■ GOAL:
Can you put every line of the items below, from the line containing "genus: Muhlenbergia" down to the line containing "collector number: 5028", both included, into a Markdown table with the columns Row and Line, numbering each row and leaving out blank lines?
>>>
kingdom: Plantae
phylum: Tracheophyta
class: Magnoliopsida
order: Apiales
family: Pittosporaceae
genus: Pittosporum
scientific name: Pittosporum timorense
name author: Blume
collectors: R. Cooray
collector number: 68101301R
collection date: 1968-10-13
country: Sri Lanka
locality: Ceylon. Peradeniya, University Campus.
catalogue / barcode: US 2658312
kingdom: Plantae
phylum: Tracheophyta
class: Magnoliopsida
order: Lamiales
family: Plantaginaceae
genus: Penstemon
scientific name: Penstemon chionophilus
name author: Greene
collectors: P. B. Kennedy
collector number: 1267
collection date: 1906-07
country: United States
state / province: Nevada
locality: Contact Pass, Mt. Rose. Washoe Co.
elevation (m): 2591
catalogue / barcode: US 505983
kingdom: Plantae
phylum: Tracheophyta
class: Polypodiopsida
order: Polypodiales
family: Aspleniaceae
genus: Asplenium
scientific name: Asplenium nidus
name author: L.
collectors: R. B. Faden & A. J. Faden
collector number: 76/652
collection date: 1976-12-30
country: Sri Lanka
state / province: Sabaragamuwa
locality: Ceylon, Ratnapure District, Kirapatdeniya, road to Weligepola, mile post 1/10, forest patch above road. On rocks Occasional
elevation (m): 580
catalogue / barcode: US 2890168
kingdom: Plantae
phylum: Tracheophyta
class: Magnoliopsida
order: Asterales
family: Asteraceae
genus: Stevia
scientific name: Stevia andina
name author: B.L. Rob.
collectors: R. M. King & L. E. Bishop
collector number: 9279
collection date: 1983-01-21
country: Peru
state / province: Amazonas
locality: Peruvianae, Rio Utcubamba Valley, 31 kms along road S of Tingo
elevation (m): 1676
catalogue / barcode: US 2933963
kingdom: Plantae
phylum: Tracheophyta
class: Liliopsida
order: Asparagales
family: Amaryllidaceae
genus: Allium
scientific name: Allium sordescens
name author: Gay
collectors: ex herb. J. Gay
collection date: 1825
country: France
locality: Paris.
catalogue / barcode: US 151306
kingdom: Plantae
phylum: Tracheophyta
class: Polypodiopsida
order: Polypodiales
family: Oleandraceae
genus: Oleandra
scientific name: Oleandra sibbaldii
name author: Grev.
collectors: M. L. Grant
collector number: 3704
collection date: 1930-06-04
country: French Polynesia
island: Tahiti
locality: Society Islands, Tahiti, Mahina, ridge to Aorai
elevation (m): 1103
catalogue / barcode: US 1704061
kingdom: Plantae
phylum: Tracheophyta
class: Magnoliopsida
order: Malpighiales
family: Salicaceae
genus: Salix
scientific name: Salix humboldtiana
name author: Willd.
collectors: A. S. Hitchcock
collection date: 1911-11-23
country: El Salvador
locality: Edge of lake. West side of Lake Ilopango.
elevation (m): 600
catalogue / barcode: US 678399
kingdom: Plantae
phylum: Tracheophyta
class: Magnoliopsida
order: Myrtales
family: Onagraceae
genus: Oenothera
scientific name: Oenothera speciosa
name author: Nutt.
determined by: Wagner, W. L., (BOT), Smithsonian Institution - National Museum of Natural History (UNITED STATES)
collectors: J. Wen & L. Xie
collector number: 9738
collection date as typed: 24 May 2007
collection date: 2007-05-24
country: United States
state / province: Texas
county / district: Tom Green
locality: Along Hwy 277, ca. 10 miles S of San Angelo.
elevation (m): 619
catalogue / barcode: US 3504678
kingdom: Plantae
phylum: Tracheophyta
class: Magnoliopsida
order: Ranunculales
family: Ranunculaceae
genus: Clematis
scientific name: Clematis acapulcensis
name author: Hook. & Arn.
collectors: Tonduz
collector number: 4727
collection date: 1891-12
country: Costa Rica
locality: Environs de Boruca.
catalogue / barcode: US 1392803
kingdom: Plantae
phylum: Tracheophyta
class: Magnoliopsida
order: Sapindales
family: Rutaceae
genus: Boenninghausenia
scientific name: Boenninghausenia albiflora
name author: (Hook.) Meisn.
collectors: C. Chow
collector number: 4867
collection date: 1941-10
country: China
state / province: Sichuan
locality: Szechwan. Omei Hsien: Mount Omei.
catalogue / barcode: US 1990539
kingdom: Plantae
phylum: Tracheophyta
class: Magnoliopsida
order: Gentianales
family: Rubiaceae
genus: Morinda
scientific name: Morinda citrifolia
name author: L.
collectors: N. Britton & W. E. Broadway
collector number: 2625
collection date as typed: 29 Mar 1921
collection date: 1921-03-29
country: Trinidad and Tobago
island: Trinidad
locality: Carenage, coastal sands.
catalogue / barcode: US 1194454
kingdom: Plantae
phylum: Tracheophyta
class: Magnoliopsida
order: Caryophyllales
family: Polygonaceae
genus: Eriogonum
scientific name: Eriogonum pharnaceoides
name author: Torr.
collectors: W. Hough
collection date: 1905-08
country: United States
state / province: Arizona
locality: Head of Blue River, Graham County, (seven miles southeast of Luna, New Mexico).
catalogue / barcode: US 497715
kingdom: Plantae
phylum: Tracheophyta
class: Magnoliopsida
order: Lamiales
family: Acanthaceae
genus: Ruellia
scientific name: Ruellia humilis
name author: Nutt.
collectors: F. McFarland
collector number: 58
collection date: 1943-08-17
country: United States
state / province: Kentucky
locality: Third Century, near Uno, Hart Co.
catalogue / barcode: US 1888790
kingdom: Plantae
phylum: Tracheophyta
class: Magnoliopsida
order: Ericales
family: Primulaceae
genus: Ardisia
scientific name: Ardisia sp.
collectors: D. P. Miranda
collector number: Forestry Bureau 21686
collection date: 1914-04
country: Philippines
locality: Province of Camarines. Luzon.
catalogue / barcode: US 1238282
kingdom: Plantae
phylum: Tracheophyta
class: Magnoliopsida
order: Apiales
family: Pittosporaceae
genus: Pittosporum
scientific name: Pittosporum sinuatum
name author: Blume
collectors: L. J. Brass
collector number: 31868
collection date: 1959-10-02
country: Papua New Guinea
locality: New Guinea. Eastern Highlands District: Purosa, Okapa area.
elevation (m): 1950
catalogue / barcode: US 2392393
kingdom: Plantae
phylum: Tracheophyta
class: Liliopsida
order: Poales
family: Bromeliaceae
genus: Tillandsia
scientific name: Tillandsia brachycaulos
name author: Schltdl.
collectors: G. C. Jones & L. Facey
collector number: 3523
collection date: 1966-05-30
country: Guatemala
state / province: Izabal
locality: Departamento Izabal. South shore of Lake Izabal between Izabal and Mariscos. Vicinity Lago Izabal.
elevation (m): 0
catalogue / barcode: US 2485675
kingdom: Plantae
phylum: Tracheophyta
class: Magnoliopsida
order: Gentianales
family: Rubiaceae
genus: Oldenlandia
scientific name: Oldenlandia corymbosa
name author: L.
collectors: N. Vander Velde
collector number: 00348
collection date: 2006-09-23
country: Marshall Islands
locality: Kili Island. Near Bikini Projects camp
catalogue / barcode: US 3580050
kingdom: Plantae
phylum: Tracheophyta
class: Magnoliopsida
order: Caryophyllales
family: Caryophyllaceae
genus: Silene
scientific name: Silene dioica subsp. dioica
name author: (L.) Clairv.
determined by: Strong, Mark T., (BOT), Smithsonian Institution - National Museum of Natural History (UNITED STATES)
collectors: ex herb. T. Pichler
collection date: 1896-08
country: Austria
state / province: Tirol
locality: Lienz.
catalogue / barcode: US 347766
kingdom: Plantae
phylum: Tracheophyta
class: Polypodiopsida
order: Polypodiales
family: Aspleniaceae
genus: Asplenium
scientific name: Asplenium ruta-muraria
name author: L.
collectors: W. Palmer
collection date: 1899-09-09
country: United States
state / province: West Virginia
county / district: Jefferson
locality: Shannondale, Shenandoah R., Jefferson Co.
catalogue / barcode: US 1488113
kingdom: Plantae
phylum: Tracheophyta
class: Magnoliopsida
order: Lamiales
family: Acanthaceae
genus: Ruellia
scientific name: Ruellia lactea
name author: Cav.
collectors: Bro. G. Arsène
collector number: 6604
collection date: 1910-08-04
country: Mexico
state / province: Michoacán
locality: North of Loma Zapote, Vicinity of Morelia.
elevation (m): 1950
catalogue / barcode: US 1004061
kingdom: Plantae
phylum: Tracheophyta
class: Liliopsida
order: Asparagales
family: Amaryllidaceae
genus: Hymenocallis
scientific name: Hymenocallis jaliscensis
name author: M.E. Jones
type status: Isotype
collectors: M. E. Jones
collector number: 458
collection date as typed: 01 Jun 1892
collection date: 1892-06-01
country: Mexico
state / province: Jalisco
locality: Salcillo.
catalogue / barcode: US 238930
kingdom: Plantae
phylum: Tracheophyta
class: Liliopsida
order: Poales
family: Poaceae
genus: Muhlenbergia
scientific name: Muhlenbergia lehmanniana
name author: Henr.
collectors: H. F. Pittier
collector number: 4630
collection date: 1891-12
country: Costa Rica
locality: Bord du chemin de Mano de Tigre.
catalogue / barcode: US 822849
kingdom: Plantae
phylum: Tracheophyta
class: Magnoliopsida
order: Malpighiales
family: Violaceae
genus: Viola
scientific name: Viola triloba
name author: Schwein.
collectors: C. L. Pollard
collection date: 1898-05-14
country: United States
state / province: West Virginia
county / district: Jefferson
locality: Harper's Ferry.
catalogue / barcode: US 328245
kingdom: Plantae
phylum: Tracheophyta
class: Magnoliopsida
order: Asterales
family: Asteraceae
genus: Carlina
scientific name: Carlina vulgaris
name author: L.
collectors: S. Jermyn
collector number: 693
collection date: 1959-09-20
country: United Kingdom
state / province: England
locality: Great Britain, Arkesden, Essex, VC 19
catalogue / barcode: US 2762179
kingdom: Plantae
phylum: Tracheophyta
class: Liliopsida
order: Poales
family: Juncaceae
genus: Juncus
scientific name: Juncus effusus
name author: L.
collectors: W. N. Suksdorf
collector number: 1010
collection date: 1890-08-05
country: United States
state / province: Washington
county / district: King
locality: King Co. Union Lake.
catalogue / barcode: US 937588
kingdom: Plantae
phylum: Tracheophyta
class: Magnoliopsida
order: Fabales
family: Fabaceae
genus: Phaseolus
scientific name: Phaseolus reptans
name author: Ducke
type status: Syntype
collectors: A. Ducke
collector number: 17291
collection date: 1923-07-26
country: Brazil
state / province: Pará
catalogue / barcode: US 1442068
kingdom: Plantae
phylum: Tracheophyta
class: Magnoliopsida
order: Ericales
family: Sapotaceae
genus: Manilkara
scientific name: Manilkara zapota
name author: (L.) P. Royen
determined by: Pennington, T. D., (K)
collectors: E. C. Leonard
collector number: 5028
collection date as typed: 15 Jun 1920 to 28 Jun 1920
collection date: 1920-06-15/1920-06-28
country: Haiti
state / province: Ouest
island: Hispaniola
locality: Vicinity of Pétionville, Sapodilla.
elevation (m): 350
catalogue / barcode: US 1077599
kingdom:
<<<
■ ANSWER FOR THE TASK:
| Row | Line |
|---|---|
| 1 | genus: Muhlenbergia |
| 2 | scientific name: Muhlenbergia lehmanniana |
| 3 | name author: Henr. |
| 4 | collectors: H. F. Pittier |
| 5 | collector number: 4630 |
| 6 | collection date: 1891-12 |
| 7 | country: Costa Rica |
| 8 | locality: Bord du chemin de Mano de Tigre. |
| 9 | catalogue / barcode: US 822849 |
| 10 | kingdom: Plantae |
| 11 | phylum: Tracheophyta |
| 12 | class: Magnoliopsida |
| 13 | order: Malpighiales |
| 14 | family: Violaceae |
| 15 | genus: Viola |
| 16 | scientific name: Viola triloba |
| 17 | name author: Schwein. |
| 18 | collectors: C. L. Pollard |
| 19 | collection date: 1898-05-14 |
| 20 | country: United States |
| 21 | state / province: West Virginia |
| 22 | county / district: Jefferson |
| 23 | locality: Harper's Ferry. |
| 24 | catalogue / barcode: US 328245 |
| 25 | kingdom: Plantae |
| 26 | phylum: Tracheophyta |
| 27 | class: Magnoliopsida |
| 28 | order: Asterales |
| 29 | family: Asteraceae |
| 30 | genus: Carlina |
| 31 | scientific name: Carlina vulgaris |
| 32 | name author: L. |
| 33 | collectors: S. Jermyn |
| 34 | collector number: 693 |
| 35 | collection date: 1959-09-20 |
| 36 | country: United Kingdom |
| 37 | state / province: England |
| 38 | locality: Great Britain, Arkesden, Essex, VC 19 |
| 39 | catalogue / barcode: US 2762179 |
| 40 | kingdom: Plantae |
| 41 | phylum: Tracheophyta |
| 42 | class: Liliopsida |
| 43 | order: Poales |
| 44 | family: Juncaceae |
| 45 | genus: Juncus |
| 46 | scientific name: Juncus effusus |
| 47 | name author: L. |
| 48 | collectors: W. N. Suksdorf |
| 49 | collector number: 1010 |
| 50 | collection date: 1890-08-05 |
| 51 | country: United States |
| 52 | state / province: Washington |
| 53 | county / district: King |
| 54 | locality: King Co. Union Lake. |
| 55 | catalogue / barcode: US 937588 |
| 56 | kingdom: Plantae |
| 57 | phylum: Tracheophyta |
| 58 | class: Magnoliopsida |
| 59 | order: Fabales |
| 60 | family: Fabaceae |
| 61 | genus: Phaseolus |
| 62 | scientific name: Phaseolus reptans |
| 63 | name author: Ducke |
| 64 | type status: Syntype |
| 65 | collectors: A. Ducke |
| 66 | collector number: 17291 |
| 67 | collection date: 1923-07-26 |
| 68 | country: Brazil |
| 69 | state / province: Pará |
| 70 | catalogue / barcode: US 1442068 |
| 71 | kingdom: Plantae |
| 72 | phylum: Tracheophyta |
| 73 | class: Magnoliopsida |
| 74 | order: Ericales |
| 75 | family: Sapotaceae |
| 76 | genus: Manilkara |
| 77 | scientific name: Manilkara zapota |
| 78 | name author: (L.) P. Royen |
| 79 | determined by: Pennington, T. D., (K) |
| 80 | collectors: E. C. Leonard |
| 81 | collector number: 5028 |